EXERCISE GOAL: Your copy should match the records below word for word and contain no pictures.

Segment Start: EXERCISE MATERIALS

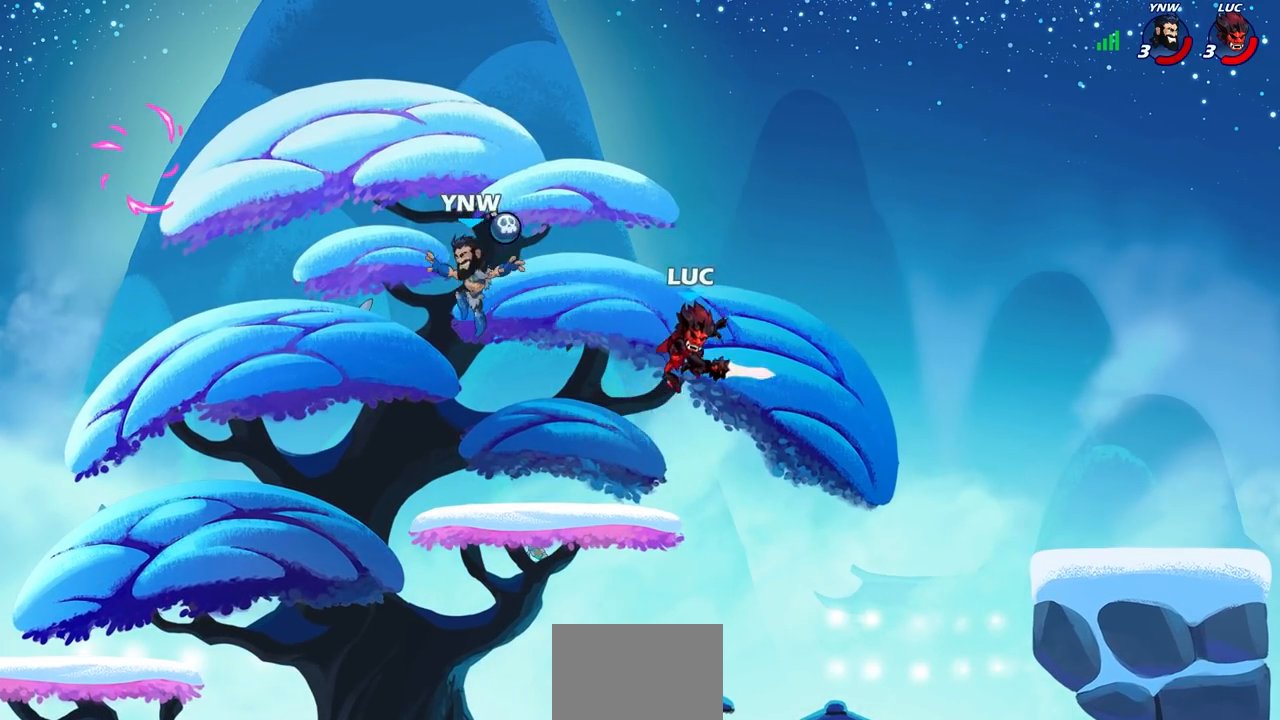
{"buttons": [], "left_stick": "right", "right_stick": "center", "events": [[433, "left_stick", "down-right"], [483, "left_stick", "right"]]}
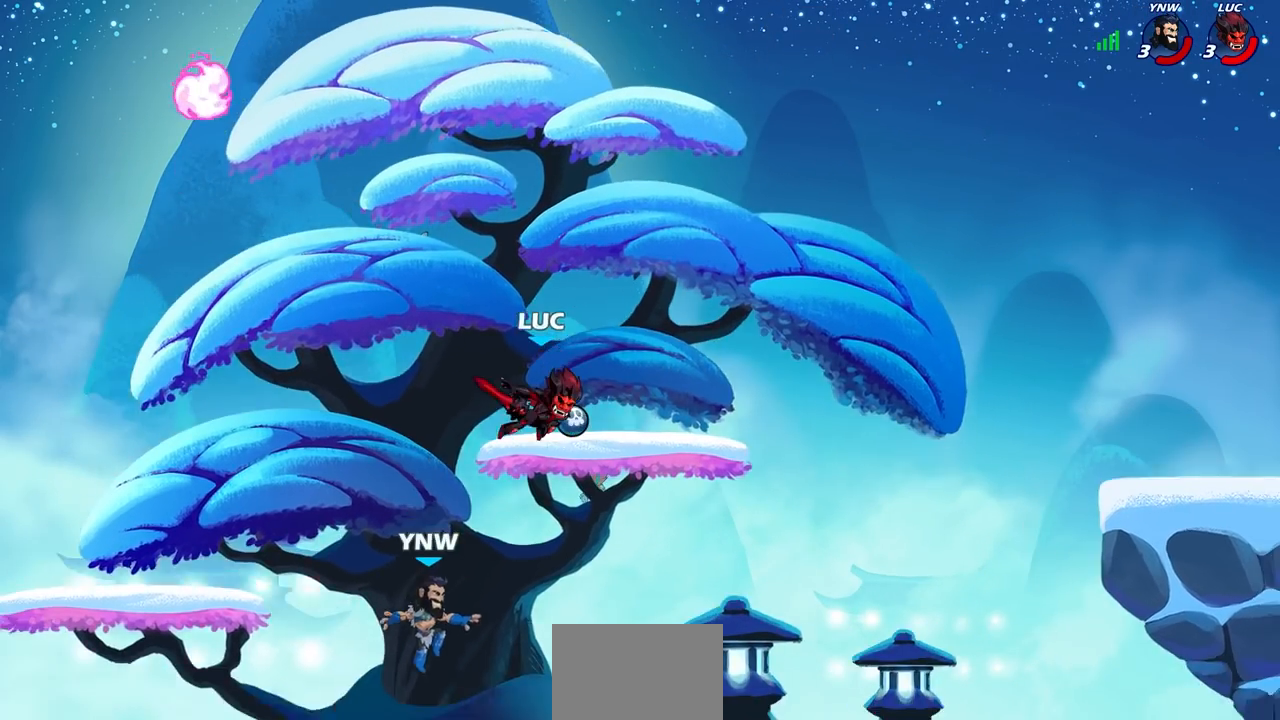
{"buttons": [], "left_stick": "down-left", "right_stick": "center", "events": [[150, "left_stick", "left"], [300, "left_stick", "down"], [350, "left_stick", "right"], [500, "left_stick", "down-left"]]}
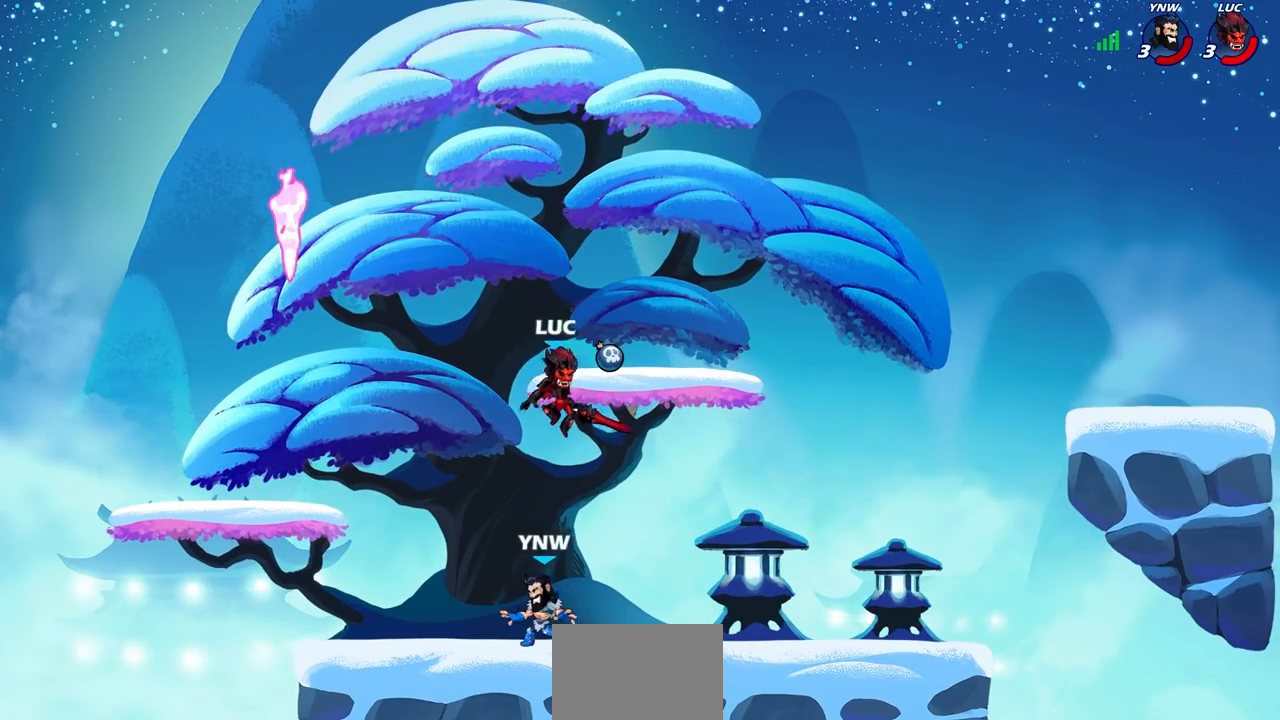
{"buttons": ["CIRCLE"], "left_stick": "center", "right_stick": "center", "events": [[117, "left_stick", "left"], [217, "CIRCLE", "down"], [217, "R2", "down"], [333, "left_stick", "center"], [383, "R2", "up"]]}
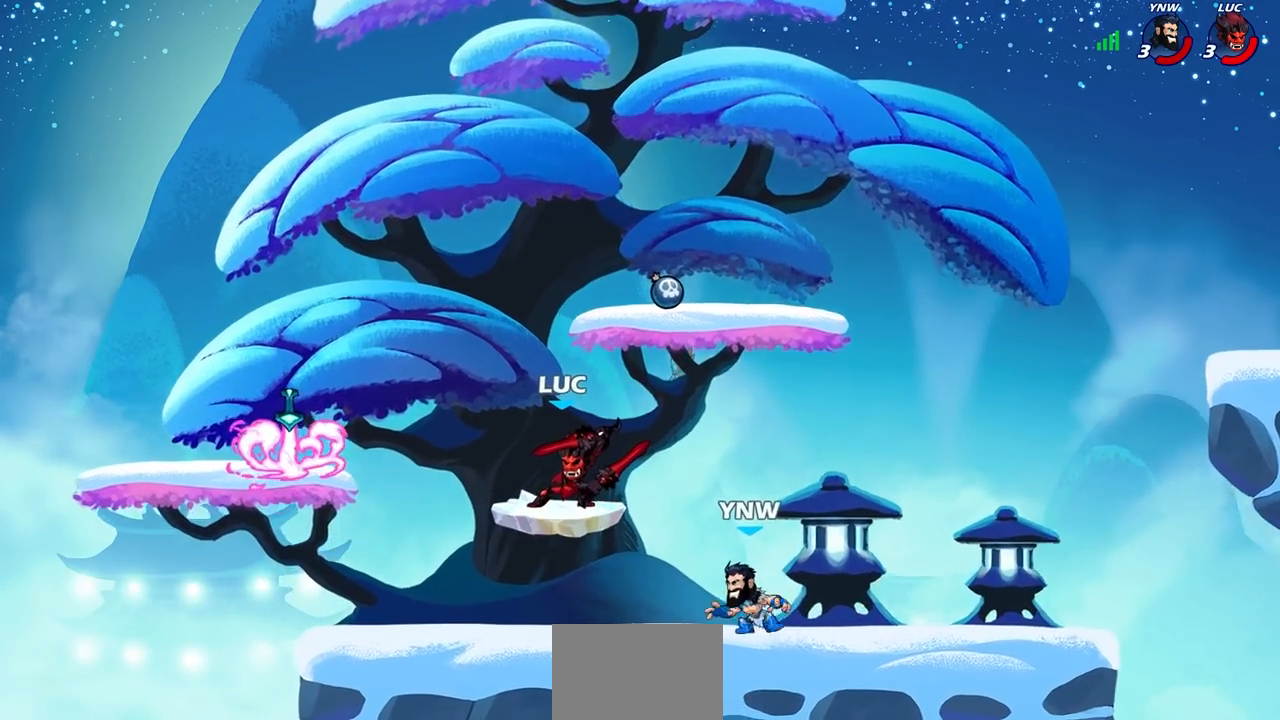
{"buttons": [], "left_stick": "center", "right_stick": "center", "events": [[133, "CIRCLE", "up"]]}
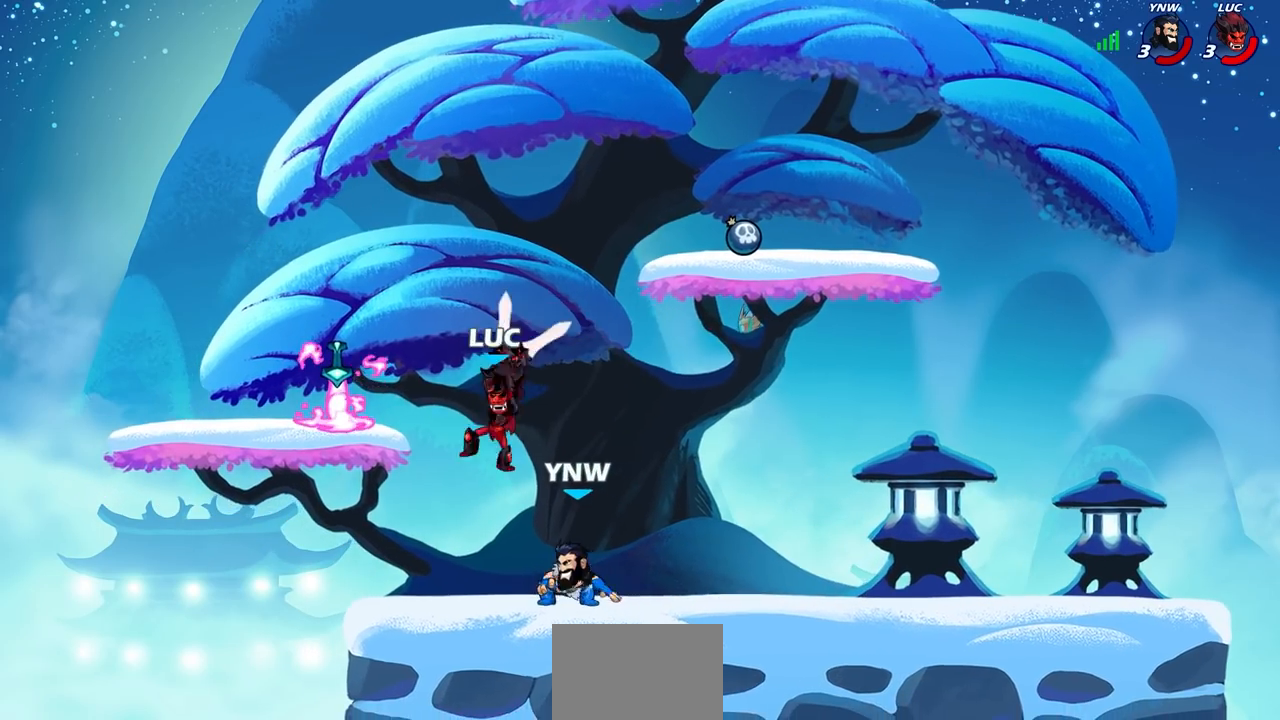
{"buttons": ["CROSS"], "left_stick": "right", "right_stick": "center", "events": [[183, "left_stick", "right"], [383, "CROSS", "down"]]}
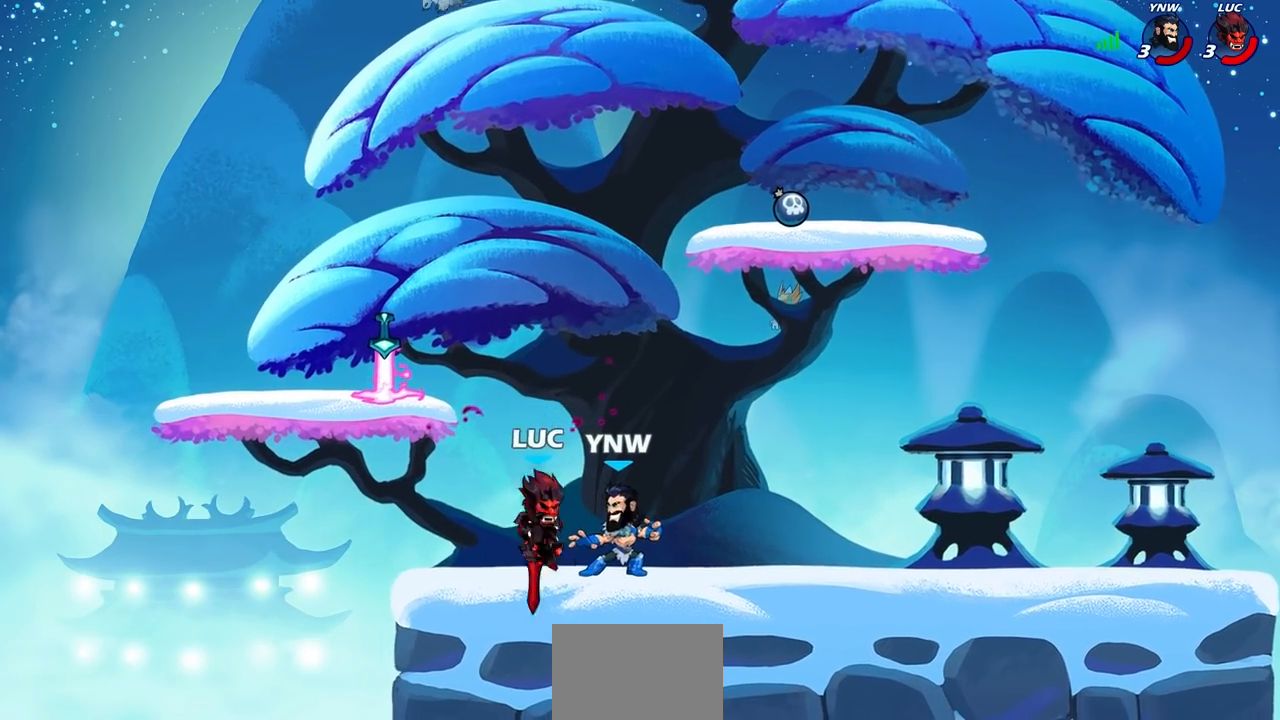
{"buttons": [], "left_stick": "center", "right_stick": "center", "events": [[117, "CROSS", "up"], [200, "left_stick", "up-right"], [250, "CROSS", "down"], [350, "CROSS", "up"], [350, "left_stick", "center"]]}
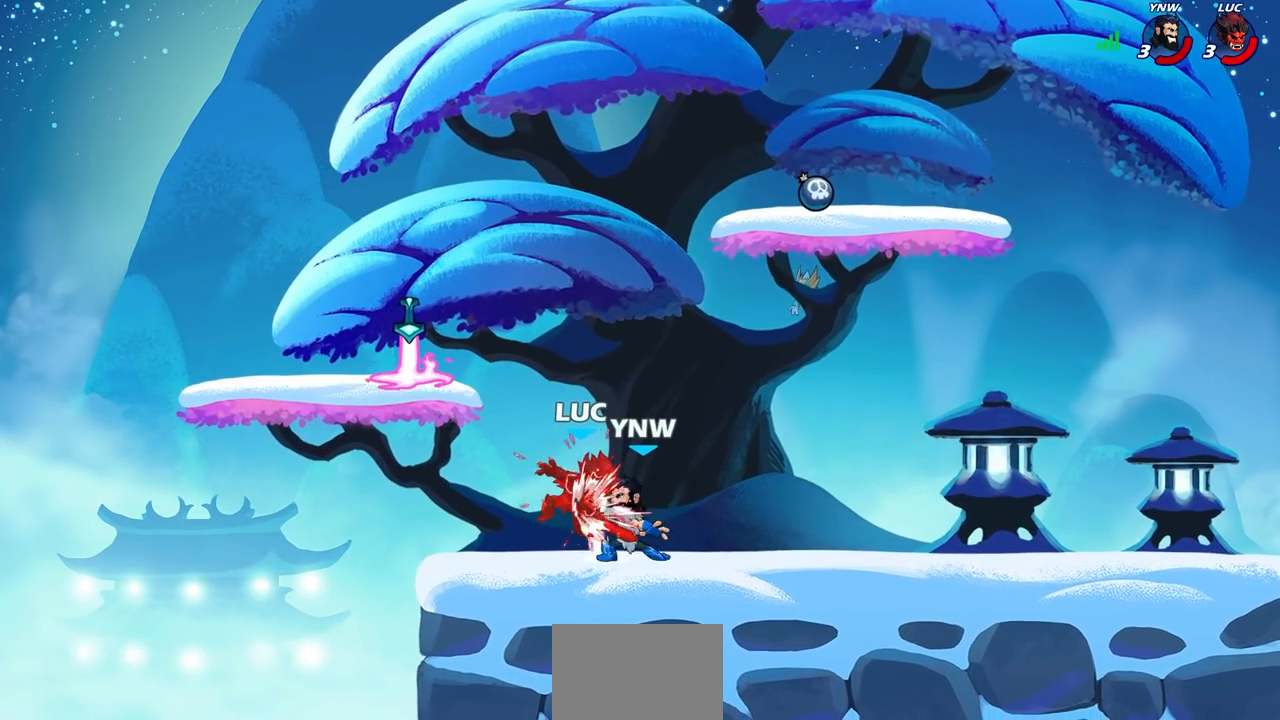
{"buttons": [], "left_stick": "center", "right_stick": "center", "events": []}
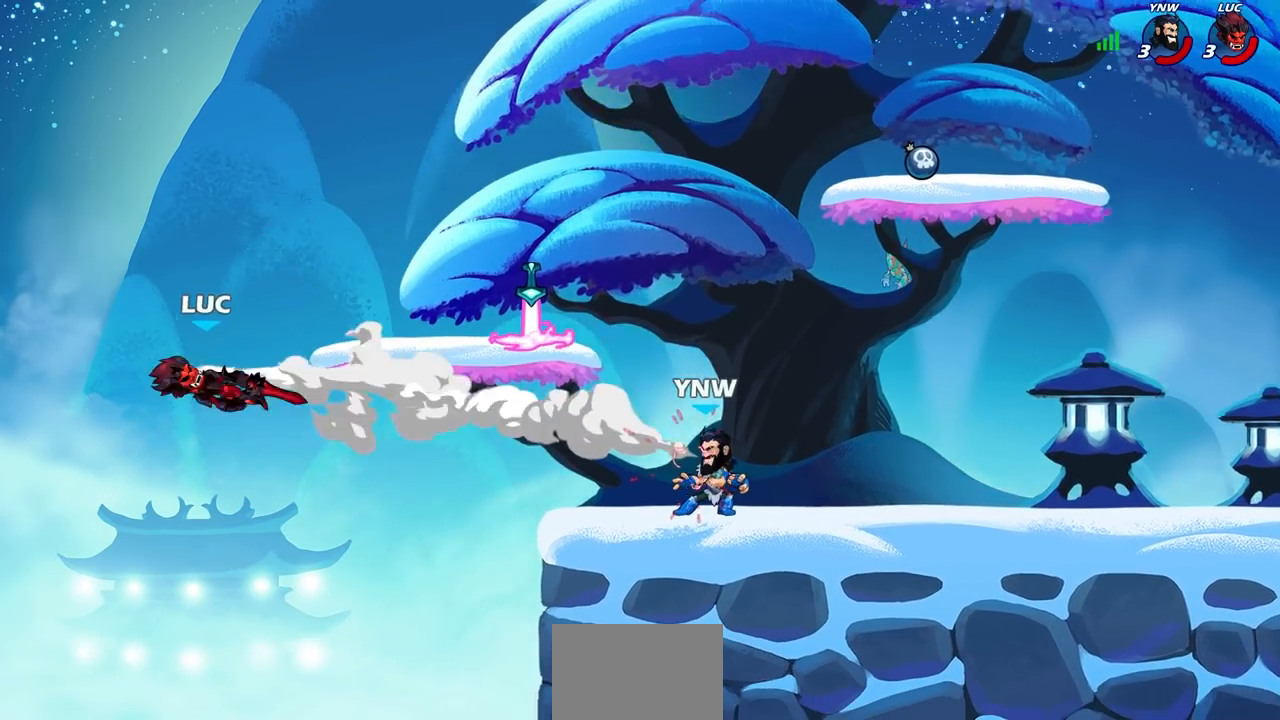
{"buttons": [], "left_stick": "right", "right_stick": "center", "events": [[133, "left_stick", "right"], [383, "CIRCLE", "down"], [500, "CIRCLE", "up"]]}
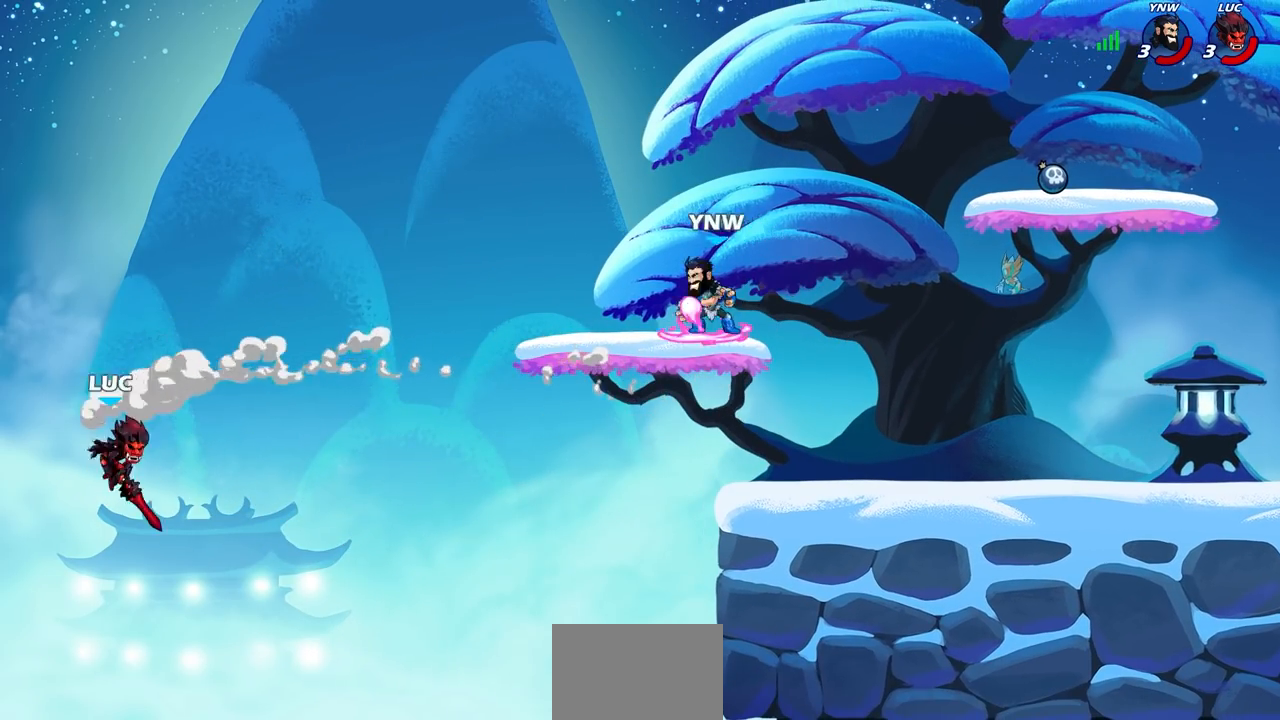
{"buttons": [], "left_stick": "up-right", "right_stick": "center", "events": [[467, "left_stick", "up-right"]]}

Segment End: EXERCISE MATERIALS

REPLY:
{"buttons": [], "left_stick": "right", "right_stick": "center", "events": [[433, "left_stick", "down-right"], [483, "left_stick", "right"]]}
{"buttons": [], "left_stick": "down-left", "right_stick": "center", "events": [[150, "left_stick", "left"], [300, "left_stick", "down"], [350, "left_stick", "right"], [500, "left_stick", "down-left"]]}
{"buttons": ["CIRCLE"], "left_stick": "center", "right_stick": "center", "events": [[117, "left_stick", "left"], [217, "CIRCLE", "down"], [217, "R2", "down"], [333, "left_stick", "center"], [383, "R2", "up"]]}
{"buttons": [], "left_stick": "center", "right_stick": "center", "events": [[133, "CIRCLE", "up"]]}
{"buttons": ["CROSS"], "left_stick": "right", "right_stick": "center", "events": [[183, "left_stick", "right"], [383, "CROSS", "down"]]}
{"buttons": [], "left_stick": "center", "right_stick": "center", "events": [[117, "CROSS", "up"], [200, "left_stick", "up-right"], [250, "CROSS", "down"], [350, "CROSS", "up"], [350, "left_stick", "center"]]}
{"buttons": [], "left_stick": "center", "right_stick": "center", "events": []}
{"buttons": [], "left_stick": "right", "right_stick": "center", "events": [[133, "left_stick", "right"], [383, "CIRCLE", "down"], [500, "CIRCLE", "up"]]}
{"buttons": [], "left_stick": "up-right", "right_stick": "center", "events": [[467, "left_stick", "up-right"]]}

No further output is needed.